三義のうち初めの「廃立」につづいて示される解釈は、念仏を助けるために諸行を説くという「助正」です。この解釈には、さらに二つの意味があると考えられています。
  一には同類の善根をもつて念仏を助成す。
  二には異類の善根をもつて念仏を助成す。(『選択本願念仏集』三輩章)
 この「同類の善根」とは、正定業である称名と同じ種類の善根をいいます。正定業とは、正しく衆生の往生が決定する行業、業因という意味です。これは善導大師の『観経疏』「散善義」の説に基づくものです。
 善導大師は、阿弥陀仏の浄土へ往生する行として、五種の正行(五正行)を挙げています。五正行とは、読誦・観察・礼拝・称名・讃歎供養をいいます。そして第四の称名を正定業と規定し、称名以外の読誦・観察・礼拝・讃歎供養を助業と定められています。助業とは、称名の助となり伴となる行業という意味で、念仏を称えやすいよう助けとなる行となったり、読誦・観察・礼拝・讃歎供養を実践することによって、自然に念仏も称えられるようになったりすることから言われているものです。
 このような助業を、阿弥陀仏と関わりの深い行として、正定業と同じ種類の行であることから、「同類の善根」「同類の助成」といわれています。

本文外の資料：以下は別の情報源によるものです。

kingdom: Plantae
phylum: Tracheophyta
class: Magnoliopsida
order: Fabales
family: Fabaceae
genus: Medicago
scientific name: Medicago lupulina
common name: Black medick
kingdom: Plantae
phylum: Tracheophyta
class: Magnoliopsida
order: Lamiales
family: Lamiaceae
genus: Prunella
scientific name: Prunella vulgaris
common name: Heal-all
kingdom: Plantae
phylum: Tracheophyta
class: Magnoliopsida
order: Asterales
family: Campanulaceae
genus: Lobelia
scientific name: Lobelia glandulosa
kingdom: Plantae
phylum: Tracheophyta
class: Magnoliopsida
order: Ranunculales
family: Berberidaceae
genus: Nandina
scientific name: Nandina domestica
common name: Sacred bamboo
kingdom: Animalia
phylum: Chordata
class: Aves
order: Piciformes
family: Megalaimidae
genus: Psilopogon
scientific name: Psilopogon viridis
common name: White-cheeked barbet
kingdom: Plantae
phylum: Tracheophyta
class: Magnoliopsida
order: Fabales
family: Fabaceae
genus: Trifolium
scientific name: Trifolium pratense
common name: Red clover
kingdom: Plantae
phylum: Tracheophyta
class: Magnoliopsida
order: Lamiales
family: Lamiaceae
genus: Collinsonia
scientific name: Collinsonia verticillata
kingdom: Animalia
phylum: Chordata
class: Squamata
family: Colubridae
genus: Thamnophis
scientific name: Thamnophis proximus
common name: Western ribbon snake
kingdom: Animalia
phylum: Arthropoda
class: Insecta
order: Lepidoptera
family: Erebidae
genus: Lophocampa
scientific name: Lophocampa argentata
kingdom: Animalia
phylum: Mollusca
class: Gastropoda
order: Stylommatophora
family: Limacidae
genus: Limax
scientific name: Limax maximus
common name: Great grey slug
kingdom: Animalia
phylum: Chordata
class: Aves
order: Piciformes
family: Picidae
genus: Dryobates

これに対し、「異類の善根」とは前述した助業以外のさまざまな善根のことで、念仏を称えやすいよう助けとなる行をいいます。法然聖人は、この異類の助成とはどのような行を指して言うのかを、『無量寿経』三輩段に説かれている念仏以外の行によって明らかにしています。
 三輩段の上輩に説かれている「一向に専ら無量寿仏を念ず」ことは正行に当たりますが、「出家して欲を棄て沙門となって菩提心を発す」ことは「異類の善根」に相当します。法然聖人は、この出家や発心とは初めて行う行為であると規定される一方、念仏とは長く退転しないで修する行であるから、さまたげるはずはないと述べています。
 また、中輩の「寺院を建て、仏像を造り、天蓋をかけ、灯明を献じ、散華や焼香をする」などの諸行や下輩の「発心」などの行も「異類の善根」であるとされています。さらに、中輩の諸行とは、源信和尚の『往生要集』「助念方法」にも説かれていると述べられています。
 そして下輩には、菩提心を発す発心と念仏が説かれているとされています。
このように『無量寿経』三輩段に説かれている念仏以外の行を、「異類の善根」「異類の助成」といわれています。
 なお、法然聖人は「衣食住の三は念仏の助業なり。これすなはち自身安穏にして念仏往生をとげんがためには、何事もみな念仏の助業なり」(『禅勝房伝説の詞』)とも説かれました。